◆ **TASK TO COMPLETE**
Rewrite the items from the first line through the line that contains "locality: Kyushu. pref.", substituting "date collected" for "collection date" and keeping all other text unchanged.

_ _ _ _ _ _ _

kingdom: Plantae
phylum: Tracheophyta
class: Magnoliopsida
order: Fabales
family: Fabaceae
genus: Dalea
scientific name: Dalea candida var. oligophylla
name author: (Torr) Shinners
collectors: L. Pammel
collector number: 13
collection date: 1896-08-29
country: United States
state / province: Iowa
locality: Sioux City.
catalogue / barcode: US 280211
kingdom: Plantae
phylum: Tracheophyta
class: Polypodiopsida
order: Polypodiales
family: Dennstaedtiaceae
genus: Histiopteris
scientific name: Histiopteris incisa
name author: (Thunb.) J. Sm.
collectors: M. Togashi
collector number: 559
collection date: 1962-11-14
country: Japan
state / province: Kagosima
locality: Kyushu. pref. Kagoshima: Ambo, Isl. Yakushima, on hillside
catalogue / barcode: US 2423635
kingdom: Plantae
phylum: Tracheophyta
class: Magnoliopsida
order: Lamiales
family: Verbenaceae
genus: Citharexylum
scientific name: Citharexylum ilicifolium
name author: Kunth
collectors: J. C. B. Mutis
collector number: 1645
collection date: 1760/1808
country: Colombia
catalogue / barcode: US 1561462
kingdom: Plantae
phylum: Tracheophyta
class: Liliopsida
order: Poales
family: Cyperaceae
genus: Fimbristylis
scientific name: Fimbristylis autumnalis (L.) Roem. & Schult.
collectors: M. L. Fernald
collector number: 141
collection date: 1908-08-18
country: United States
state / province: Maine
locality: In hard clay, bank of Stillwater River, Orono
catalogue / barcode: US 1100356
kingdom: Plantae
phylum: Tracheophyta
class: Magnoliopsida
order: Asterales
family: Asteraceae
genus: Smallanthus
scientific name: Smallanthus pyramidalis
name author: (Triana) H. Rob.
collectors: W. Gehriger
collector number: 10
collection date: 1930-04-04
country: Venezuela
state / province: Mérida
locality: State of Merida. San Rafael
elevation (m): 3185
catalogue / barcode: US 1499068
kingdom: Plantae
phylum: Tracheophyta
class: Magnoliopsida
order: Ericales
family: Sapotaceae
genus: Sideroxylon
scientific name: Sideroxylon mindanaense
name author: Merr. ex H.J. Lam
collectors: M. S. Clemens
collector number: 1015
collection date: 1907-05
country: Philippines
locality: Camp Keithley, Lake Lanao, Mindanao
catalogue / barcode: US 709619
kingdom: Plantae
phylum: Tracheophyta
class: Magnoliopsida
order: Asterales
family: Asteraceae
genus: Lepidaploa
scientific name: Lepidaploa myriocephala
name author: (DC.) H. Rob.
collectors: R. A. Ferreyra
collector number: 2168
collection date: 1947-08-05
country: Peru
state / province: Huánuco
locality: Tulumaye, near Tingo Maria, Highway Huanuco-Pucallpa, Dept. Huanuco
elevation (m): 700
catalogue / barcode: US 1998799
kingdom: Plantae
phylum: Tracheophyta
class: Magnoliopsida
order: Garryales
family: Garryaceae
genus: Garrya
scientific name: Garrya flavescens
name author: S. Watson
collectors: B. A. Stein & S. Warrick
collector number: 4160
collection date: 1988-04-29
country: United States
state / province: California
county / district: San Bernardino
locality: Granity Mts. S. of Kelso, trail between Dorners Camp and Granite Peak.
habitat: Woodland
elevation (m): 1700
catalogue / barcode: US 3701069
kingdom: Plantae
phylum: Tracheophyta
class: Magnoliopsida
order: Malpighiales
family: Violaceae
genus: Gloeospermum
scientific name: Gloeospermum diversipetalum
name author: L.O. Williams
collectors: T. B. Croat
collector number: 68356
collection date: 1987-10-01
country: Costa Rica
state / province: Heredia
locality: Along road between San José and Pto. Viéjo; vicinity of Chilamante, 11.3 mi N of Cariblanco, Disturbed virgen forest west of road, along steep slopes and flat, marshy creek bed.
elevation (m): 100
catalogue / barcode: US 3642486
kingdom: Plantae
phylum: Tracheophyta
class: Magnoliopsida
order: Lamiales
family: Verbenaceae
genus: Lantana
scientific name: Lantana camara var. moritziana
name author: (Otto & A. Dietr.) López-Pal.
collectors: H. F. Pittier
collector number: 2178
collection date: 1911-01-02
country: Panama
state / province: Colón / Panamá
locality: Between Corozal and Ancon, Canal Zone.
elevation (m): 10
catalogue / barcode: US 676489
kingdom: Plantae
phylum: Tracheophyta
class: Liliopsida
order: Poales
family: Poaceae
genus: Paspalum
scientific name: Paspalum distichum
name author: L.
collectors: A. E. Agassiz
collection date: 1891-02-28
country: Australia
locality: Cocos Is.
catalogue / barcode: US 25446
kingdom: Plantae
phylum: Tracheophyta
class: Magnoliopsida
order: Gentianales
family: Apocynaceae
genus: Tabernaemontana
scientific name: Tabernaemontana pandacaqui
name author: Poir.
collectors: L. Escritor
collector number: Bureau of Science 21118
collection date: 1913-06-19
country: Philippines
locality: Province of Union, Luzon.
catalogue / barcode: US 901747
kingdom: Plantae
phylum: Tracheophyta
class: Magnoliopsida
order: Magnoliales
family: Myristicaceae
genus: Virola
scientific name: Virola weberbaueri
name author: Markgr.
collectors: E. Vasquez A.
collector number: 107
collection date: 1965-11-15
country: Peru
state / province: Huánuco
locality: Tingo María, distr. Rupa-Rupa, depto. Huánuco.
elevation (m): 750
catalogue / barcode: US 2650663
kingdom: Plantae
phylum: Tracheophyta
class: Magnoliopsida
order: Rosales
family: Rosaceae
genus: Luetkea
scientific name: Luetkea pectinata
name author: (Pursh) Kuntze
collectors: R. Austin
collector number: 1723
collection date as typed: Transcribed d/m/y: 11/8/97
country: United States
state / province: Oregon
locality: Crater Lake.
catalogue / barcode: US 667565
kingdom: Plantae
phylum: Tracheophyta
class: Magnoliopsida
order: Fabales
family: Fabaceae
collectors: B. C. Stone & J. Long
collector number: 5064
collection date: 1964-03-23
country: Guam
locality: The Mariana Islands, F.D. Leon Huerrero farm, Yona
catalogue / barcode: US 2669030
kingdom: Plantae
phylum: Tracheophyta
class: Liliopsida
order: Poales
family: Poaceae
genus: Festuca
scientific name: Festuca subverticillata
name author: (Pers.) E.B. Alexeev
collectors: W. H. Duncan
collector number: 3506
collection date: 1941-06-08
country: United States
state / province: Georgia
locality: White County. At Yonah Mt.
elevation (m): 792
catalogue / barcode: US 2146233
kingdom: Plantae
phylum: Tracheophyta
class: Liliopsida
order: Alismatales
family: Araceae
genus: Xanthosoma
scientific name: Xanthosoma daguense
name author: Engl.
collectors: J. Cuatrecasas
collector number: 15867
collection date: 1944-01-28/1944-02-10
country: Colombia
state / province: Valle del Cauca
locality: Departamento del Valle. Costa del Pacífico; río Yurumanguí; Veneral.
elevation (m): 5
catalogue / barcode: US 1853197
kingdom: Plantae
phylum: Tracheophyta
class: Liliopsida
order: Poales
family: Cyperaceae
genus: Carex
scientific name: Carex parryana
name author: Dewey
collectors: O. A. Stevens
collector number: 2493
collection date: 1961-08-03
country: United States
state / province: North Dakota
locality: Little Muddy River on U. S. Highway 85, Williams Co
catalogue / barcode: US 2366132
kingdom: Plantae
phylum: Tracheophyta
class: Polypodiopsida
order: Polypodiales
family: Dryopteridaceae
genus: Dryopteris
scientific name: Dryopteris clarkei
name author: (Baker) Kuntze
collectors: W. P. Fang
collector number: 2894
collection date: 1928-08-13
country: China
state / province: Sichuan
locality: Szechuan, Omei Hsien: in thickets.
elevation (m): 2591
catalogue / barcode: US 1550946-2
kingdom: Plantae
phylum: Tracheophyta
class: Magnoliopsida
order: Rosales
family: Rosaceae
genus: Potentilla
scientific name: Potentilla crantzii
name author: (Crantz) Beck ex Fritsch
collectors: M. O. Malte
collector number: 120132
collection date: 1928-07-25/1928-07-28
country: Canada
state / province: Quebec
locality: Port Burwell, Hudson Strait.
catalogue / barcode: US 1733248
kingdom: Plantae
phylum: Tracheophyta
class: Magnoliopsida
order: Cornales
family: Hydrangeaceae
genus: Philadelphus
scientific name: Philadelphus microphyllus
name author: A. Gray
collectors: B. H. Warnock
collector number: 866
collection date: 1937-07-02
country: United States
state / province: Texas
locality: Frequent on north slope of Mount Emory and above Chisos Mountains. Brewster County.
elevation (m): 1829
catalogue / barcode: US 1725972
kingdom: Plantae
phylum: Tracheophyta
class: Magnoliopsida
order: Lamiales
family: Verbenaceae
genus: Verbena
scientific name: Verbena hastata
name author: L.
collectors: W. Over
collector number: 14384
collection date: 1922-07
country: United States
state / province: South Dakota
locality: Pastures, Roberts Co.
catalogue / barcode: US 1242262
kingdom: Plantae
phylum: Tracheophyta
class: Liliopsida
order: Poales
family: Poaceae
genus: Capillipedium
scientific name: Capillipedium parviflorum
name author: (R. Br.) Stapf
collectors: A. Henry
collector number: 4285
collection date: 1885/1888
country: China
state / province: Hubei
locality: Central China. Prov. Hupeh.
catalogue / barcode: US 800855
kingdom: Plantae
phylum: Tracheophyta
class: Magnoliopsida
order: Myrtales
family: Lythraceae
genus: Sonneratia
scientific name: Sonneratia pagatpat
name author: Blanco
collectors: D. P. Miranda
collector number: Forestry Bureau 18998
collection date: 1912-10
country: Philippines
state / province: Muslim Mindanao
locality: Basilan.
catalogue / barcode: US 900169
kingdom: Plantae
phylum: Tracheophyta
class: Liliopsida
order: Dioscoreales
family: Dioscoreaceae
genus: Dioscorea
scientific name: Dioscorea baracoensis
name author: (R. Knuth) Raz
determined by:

_ _ _ _ _ _ _

◆ **WRITTEN RESPONSE**
kingdom: Plantae
phylum: Tracheophyta
class: Magnoliopsida
order: Fabales
family: Fabaceae
genus: Dalea
scientific name: Dalea candida var. oligophylla
name author: (Torr) Shinners
collectors: L. Pammel
collector number: 13
date collected: 1896-08-29
country: United States
state / province: Iowa
locality: Sioux City.
catalogue / barcode: US 280211
kingdom: Plantae
phylum: Tracheophyta
class: Polypodiopsida
order: Polypodiales
family: Dennstaedtiaceae
genus: Histiopteris
scientific name: Histiopteris incisa
name author: (Thunb.) J. Sm.
collectors: M. Togashi
collector number: 559
date collected: 1962-11-14
country: Japan
state / province: Kagosima
locality: Kyushu. pref. Kagoshima: Ambo, Isl. Yakushima, on hillside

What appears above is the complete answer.